▸ What is being asked:
Start with the first line of the records below. Output each line exactly, ending with the one that contains "Most systems provide".

▸ Stored data:
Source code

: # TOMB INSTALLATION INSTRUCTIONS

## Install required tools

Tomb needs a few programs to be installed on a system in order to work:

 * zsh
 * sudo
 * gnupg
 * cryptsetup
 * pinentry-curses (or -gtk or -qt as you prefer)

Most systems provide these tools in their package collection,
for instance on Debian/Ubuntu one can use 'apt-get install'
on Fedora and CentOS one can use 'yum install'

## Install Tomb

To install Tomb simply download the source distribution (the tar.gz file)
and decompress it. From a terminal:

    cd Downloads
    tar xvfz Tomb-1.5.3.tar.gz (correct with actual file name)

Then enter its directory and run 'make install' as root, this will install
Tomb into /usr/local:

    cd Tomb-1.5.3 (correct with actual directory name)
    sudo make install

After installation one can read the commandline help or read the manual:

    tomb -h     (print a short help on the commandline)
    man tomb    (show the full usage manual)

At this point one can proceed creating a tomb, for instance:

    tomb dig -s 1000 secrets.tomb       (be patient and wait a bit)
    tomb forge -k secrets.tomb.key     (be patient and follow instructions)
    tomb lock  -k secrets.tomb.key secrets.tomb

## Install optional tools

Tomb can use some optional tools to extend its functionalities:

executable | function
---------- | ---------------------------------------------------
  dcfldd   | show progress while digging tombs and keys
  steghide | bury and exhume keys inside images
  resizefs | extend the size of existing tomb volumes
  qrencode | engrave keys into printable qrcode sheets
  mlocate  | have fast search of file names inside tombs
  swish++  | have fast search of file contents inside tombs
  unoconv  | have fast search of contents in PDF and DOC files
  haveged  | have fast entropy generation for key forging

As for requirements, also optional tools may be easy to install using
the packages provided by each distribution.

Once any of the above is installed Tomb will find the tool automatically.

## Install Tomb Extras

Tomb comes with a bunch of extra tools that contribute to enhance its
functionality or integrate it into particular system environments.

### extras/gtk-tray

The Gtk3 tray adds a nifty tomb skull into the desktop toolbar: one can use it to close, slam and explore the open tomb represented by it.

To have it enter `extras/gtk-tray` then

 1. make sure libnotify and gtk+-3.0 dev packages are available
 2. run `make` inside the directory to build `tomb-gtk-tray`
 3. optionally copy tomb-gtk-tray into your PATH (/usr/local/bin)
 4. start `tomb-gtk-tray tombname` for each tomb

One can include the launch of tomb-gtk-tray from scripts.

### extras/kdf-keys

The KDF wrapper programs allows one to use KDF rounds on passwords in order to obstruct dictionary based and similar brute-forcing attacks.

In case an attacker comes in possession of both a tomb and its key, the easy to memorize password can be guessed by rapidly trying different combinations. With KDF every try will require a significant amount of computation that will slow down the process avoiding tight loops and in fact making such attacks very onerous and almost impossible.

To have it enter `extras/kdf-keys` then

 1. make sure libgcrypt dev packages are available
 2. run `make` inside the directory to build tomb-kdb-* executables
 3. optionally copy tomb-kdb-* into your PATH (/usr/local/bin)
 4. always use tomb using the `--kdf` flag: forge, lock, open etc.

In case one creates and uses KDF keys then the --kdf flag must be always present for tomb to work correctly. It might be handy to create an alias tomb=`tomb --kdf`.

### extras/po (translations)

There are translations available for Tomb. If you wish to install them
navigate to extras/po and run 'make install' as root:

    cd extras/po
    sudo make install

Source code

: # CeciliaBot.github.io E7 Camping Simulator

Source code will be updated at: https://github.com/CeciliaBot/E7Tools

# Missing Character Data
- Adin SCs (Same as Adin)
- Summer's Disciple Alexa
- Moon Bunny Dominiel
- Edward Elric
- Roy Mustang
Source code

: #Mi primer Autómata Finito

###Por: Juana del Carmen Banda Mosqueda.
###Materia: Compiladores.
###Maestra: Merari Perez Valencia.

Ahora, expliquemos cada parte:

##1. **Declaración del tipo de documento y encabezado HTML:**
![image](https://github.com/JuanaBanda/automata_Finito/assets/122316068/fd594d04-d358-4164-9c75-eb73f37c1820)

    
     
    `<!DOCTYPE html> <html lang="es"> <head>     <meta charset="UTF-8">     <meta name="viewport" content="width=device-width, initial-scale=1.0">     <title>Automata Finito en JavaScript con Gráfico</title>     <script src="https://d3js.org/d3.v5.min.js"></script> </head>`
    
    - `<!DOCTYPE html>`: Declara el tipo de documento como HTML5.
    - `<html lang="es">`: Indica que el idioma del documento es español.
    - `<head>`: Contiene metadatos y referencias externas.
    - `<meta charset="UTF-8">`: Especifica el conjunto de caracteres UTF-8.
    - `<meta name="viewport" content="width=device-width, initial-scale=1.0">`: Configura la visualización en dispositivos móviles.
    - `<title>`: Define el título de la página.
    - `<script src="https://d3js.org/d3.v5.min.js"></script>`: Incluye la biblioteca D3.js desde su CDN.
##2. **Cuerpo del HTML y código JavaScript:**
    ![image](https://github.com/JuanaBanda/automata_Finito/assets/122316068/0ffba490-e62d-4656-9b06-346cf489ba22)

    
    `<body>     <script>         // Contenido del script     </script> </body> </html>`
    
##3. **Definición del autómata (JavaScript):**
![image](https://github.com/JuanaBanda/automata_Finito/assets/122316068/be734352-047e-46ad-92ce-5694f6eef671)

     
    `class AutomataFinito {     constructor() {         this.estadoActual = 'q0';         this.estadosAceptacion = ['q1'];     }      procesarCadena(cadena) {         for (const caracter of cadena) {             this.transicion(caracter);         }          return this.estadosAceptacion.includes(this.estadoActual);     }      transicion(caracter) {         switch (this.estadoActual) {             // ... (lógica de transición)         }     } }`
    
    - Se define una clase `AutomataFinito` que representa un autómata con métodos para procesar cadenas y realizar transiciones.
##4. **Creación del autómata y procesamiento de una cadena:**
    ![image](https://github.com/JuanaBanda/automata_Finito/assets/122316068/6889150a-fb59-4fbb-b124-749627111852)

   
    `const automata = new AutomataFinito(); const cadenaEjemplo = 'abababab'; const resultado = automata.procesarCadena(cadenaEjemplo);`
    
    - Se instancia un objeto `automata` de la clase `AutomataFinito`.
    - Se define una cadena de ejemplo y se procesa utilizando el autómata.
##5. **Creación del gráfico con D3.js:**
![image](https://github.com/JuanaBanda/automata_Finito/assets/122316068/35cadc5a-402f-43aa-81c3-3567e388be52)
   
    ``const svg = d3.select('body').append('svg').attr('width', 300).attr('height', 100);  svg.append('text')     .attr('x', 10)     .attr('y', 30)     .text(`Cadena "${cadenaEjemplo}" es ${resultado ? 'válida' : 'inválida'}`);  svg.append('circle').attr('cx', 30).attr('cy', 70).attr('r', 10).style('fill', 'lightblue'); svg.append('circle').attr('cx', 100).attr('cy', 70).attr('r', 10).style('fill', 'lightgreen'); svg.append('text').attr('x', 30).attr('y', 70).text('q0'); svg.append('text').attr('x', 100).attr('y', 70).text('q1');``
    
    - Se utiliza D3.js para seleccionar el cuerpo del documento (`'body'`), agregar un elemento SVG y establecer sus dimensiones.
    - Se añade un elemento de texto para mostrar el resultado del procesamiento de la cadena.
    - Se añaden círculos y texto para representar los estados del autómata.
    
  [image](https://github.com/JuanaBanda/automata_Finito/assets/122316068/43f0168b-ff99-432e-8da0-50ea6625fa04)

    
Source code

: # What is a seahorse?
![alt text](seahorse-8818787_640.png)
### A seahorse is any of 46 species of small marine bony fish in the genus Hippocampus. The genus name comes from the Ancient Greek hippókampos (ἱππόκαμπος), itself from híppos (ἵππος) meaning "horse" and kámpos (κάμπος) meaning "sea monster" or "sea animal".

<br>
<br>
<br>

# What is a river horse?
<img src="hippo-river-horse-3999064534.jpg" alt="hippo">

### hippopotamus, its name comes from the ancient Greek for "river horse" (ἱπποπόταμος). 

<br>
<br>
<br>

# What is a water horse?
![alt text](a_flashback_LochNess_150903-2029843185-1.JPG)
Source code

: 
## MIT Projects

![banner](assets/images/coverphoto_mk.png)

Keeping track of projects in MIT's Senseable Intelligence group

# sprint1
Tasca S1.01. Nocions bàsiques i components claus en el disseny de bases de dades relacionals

▸ Answer for the task:
Source code

: # TOMB INSTALLATION INSTRUCTIONS

## Install required tools

Tomb needs a few programs to be installed on a system in order to work:

 * zsh
 * sudo
 * gnupg
 * cryptsetup
 * pinentry-curses (or -gtk or -qt as you prefer)

Most systems provide these tools in their package collection,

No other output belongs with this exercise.